● TASK: The answer must be an exact copy of the lines from the one holding "업데이트의 최소/최대/평균 수" through the final line of the entries, and nothing else.

● TASK INPUT:
********

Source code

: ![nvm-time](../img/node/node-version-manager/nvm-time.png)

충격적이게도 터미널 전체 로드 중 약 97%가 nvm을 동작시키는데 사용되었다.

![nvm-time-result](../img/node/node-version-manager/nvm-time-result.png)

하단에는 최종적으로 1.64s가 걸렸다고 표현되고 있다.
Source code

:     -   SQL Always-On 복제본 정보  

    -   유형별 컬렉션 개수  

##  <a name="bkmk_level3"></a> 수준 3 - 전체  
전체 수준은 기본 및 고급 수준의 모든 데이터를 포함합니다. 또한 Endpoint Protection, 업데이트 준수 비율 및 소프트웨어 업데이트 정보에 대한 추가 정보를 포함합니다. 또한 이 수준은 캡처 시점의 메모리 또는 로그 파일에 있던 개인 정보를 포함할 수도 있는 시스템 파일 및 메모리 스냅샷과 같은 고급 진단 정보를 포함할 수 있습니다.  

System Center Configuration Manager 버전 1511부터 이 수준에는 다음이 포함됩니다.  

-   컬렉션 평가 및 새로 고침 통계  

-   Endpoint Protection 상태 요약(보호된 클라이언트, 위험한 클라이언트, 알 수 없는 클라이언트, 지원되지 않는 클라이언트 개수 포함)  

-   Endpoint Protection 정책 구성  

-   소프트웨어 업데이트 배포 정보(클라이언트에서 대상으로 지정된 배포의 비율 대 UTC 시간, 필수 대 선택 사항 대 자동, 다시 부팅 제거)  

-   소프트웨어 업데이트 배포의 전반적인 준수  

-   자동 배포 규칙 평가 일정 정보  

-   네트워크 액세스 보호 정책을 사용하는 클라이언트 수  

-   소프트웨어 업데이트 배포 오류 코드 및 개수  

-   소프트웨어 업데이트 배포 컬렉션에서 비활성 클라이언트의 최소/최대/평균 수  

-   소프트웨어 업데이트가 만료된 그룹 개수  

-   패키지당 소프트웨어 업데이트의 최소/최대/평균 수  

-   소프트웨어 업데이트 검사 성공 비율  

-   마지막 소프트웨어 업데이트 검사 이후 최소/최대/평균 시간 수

********

● REPLY TO THE EXERCISE:
-   패키지당 소프트웨어 업데이트의 최소/최대/평균 수  

-   소프트웨어 업데이트 검사 성공 비율  

-   마지막 소프트웨어 업데이트 검사 이후 최소/최대/평균 시간 수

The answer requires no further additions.